Oprah brings the pain
Posted by David on Saturday, January 28, 2006 at 7:49 AM.
I don't know how many of you have been following the recent furor surrounding James Frey's book "A Million Little Pieces", but even if you haven't, this is fun to watch.
The incredibly brief summary:
- James Frey publishes his memoir about his struggles with addiction, crime, and jail.
- Oprah chooses it for her book club as her first modern selection after her recent "classics" series.
- Lots of people read it, embrace it, change their lives based on it.
- The Smoking Gun publishes an expose that shows clearly that the book is almost entirely fabrication, and that Frey is a lying little frat rat.
- Oprah initially refuses to drop him, and supports him on Larry king.
- Then she takes the path of righteousness and Frey makes the mistake of going back on her show.
There are several more clips up on YouTube.
All of this of course does bring the question: Were people's lifechanging experiences any less true because the book they based them on was a complete lie? Discuss.
BlueNiner, on Saturday, January 28, 2006 at 1:45 PM:
I guess that depends on how you personally value a "lifechanging experience" and if you believe that their is some external universal "Truth" that exists outside the shared meanings that we have created in our society. I'll conceed that Frey most likely violated many peoples 'shared meanings' and going back on the show was not too bright, but then I'm left to wonder in the bigger picture of the world and what I would consider the important things we should focus on, so what? The guy lied. So did P.T. Barnum and the current President. For me personally the curiosity lies not in the specific action, but in what are people really upset about? That he lied and made some money at it or that he shattered the illusion that some external 'Truth' exists? Our personal truth appears to come from the meaning we make out of our experiences that shape our reality so my hypothesis is that the 'outrage' comes more from the second idea than the first. Of coure it could simple be that people feel that they can 'get' to this one where other liars were inaccessable or imune to thier outrage. Bread and circus's baybe and this is clearly part of the cirus.... If nothing else it's entertainment on all side...
Laura Z, on Sunday, January 29, 2006 at 6:33 PM:
While their life-changing experiences based on seeing another person's experience (via the book) are no less true, I can see how they may feel their trust has been violated. All kinds of things can extrapolate out of this (i.e. "WHAT at all can I trust in life, etc.?) and lots of therapy perhaps needed in the future to deal with the larger existential angst.
On another note, if the guy had just said something like "Based on a true story" OR "Fictional account based on true events" in the preface he could have covered his ass.

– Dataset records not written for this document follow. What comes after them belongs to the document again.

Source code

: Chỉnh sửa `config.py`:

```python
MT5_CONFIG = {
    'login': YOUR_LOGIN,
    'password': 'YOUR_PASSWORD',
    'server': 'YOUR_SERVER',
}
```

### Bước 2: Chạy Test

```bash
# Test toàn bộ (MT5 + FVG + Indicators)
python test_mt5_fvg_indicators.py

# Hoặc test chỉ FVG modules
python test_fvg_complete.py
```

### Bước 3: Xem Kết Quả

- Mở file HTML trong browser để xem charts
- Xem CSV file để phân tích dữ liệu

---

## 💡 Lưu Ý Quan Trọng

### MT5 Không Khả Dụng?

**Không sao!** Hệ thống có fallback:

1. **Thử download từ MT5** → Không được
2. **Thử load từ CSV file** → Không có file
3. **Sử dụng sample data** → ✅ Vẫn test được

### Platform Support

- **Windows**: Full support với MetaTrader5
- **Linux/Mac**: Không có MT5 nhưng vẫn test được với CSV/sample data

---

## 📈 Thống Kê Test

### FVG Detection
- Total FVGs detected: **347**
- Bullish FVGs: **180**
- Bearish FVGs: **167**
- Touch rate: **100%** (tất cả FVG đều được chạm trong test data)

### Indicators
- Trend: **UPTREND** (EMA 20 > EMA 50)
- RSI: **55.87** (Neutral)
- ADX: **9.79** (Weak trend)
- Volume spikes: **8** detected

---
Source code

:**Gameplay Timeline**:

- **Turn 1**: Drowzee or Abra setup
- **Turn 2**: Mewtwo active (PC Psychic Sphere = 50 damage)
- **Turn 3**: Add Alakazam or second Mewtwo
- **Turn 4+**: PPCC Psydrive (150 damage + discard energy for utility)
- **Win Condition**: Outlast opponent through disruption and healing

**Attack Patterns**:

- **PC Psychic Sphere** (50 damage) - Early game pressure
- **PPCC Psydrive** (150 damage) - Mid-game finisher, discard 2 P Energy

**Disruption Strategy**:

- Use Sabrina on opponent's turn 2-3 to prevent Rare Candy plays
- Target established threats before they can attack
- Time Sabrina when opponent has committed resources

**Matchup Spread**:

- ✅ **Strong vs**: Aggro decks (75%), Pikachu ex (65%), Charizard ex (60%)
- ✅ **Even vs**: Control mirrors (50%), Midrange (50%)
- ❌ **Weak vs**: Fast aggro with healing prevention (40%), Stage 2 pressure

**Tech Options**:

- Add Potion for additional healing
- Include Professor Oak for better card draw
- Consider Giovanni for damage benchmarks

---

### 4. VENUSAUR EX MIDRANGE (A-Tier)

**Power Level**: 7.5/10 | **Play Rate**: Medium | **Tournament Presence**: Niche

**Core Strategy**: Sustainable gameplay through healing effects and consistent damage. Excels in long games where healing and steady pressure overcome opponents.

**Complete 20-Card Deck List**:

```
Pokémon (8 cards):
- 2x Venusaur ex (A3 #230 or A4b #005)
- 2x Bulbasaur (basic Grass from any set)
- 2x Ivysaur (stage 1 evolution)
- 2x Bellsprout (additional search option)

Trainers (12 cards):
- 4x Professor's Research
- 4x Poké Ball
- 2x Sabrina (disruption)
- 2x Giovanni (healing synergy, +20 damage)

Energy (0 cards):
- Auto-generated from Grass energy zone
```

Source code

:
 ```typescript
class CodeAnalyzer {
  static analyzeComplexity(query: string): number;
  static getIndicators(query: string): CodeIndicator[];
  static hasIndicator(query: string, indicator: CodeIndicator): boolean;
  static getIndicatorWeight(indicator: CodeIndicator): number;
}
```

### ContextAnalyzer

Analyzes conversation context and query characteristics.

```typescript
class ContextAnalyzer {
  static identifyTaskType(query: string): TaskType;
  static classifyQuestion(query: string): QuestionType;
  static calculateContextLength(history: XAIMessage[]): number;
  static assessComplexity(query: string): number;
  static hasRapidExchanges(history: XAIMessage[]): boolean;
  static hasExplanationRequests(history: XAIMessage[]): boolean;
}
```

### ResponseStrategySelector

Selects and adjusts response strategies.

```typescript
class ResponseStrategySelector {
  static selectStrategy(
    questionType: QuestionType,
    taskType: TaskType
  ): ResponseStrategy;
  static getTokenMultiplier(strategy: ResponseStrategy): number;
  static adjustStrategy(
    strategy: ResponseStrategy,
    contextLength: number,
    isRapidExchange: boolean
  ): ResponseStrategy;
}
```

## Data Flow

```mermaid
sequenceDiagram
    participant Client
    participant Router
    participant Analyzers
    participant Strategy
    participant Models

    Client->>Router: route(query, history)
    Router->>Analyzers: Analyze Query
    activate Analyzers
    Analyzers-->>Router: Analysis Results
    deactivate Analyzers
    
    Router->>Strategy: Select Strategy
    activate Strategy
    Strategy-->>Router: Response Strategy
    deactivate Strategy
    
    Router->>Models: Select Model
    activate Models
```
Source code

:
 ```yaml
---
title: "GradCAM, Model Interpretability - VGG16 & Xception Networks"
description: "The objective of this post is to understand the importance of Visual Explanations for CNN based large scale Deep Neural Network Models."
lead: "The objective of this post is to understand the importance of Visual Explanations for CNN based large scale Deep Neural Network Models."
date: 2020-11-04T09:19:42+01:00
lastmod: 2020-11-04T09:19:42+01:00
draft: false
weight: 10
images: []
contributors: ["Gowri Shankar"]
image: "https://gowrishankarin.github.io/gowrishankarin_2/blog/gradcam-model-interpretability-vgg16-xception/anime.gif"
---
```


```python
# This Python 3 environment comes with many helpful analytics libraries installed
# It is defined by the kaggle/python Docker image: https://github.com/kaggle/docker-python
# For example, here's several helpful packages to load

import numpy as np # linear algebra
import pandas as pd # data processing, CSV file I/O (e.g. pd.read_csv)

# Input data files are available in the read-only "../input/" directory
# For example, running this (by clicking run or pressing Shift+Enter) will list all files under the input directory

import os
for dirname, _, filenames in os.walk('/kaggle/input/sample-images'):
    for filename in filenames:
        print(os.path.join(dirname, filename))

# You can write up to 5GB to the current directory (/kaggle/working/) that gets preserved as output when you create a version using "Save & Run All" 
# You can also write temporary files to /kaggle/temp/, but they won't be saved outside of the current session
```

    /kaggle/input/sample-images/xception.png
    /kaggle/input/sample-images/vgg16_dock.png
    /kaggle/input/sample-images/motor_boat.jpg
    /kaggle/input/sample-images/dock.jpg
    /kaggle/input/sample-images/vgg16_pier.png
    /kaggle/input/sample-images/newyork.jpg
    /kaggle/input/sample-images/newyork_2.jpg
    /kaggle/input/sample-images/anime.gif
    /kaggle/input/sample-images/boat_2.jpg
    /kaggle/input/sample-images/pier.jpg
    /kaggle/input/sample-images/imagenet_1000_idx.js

We're having a huge debate on this in my distance library class in regards to the question of "how much responsbility do publishers have in checking their facts?" On the one hand I can see the publishers should check the biggies (i.e. the person got the degrees they claimed, etc.), but I'm sure it would be expensive and time-consuming beyond belief to check a 300+ page manuscript for accuracy on every potential "fact". Newspapers obviously have to do this (or SHOULD be doing this - don't get me started on the NYTimes), but I'm not sure how we can require that to the same extent in novels.
Karl, on Monday, January 30, 2006 at 12:29 PM:
The cynical bastard inside begs to bash all the poor distraught folks involved, precisely for the reasons that cause them distress. “Don’t believe everything you read”, sound familiar? If a short book can change your life, you may wish to reevaluate your processes. If Oprah is your advice giver, blame her for giving lousy advice all the time. If you believe anyone in the media is ever giving you the full or the straight story, wake up and smell the advertising revenue.
On the other hand, if the book helped you at all to have a better outlook even for a week; if the controversy made you reexamine your skepticism or lack thereof; if anything positive came out of your experience at all, what have you really lost? A little trust with your television personality, a little faith in the media? Isn’t that a small price for the personal assistance you received? Life is rough, wear a metaphysical helmet.
Michelle, on Tuesday, January 31, 2006 at 12:53 AM:
I haven't been following this whole thing very closely, but there was one detail that caught my attention. He originally shopped his book around as a novel, but no publishers were interested so he started calling it a memoir and then everyone wanted it. Dumbass didn't bother to go back and edit accordingly.
Sarah, on Friday, February 3, 2006 at 7:50 AM:
I am commenting only because they just mentioned the whole fiasco on Sounds Like Canada and I don't want to edit corn genetics at the moment. But I was thinking: I don't recall people getting all upset when they realised that The Blair Witch Project wasn't actually pieced together from footage shot by dead college students? I know a couple of people who only just recently surmised that it was in fact a work of fiction, so it was marketed as real in a fairly convincing way.
Secondly, the thing about the novocaine... he said he wrote it as he remembered it having happened. Isn't that sort of the very definition of a memoir?